Stored data entries:

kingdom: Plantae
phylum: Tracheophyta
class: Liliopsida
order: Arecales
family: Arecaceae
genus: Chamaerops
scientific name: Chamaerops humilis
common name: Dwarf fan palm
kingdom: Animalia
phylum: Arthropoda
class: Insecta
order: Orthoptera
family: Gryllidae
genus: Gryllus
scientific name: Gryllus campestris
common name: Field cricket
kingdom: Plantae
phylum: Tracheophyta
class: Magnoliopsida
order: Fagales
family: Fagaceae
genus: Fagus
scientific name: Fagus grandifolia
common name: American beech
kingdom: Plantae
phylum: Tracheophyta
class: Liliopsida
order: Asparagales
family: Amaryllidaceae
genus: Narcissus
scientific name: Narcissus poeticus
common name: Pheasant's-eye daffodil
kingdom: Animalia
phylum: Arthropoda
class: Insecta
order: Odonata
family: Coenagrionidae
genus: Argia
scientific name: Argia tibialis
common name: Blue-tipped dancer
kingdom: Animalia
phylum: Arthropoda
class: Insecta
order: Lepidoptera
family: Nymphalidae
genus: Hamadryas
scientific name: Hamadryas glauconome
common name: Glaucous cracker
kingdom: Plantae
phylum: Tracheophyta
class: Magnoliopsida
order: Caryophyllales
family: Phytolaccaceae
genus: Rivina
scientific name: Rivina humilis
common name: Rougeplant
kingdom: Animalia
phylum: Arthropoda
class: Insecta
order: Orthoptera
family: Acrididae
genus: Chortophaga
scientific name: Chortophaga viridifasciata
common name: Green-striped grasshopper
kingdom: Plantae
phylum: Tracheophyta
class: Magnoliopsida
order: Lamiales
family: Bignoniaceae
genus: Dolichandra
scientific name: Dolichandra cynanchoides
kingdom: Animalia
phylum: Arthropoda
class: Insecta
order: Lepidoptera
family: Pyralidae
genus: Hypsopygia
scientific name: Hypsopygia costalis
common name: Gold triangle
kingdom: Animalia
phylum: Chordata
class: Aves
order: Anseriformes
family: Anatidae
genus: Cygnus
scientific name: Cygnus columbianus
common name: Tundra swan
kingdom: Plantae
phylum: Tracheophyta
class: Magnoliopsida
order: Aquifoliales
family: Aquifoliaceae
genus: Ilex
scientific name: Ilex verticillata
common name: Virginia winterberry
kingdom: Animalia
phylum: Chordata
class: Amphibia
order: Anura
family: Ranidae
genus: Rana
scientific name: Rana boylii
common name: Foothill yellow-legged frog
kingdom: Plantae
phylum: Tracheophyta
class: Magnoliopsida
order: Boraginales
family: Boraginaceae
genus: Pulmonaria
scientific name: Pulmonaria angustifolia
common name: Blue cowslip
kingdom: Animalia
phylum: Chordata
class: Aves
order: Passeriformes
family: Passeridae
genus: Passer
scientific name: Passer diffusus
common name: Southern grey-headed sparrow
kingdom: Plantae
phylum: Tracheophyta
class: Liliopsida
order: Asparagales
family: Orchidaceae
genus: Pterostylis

> _BRIEF_:
Rewrite the lines from the one containing "order: Aquifoliales" up to and including the one containing "scientific name: Passer diffusus", changing "common name" to "vernacular name" wherever it occurs and leaving everything else unchanged.

> _RESULT FOR THIS EXERCISE_:
order: Aquifoliales
family: Aquifoliaceae
genus: Ilex
scientific name: Ilex verticillata
vernacular name: Virginia winterberry
kingdom: Animalia
phylum: Chordata
class: Amphibia
order: Anura
family: Ranidae
genus: Rana
scientific name: Rana boylii
vernacular name: Foothill yellow-legged frog
kingdom: Plantae
phylum: Tracheophyta
class: Magnoliopsida
order: Boraginales
family: Boraginaceae
genus: Pulmonaria
scientific name: Pulmonaria angustifolia
vernacular name: Blue cowslip
kingdom: Animalia
phylum: Chordata
class: Aves
order: Passeriformes
family: Passeridae
genus: Passer
scientific name: Passer diffusus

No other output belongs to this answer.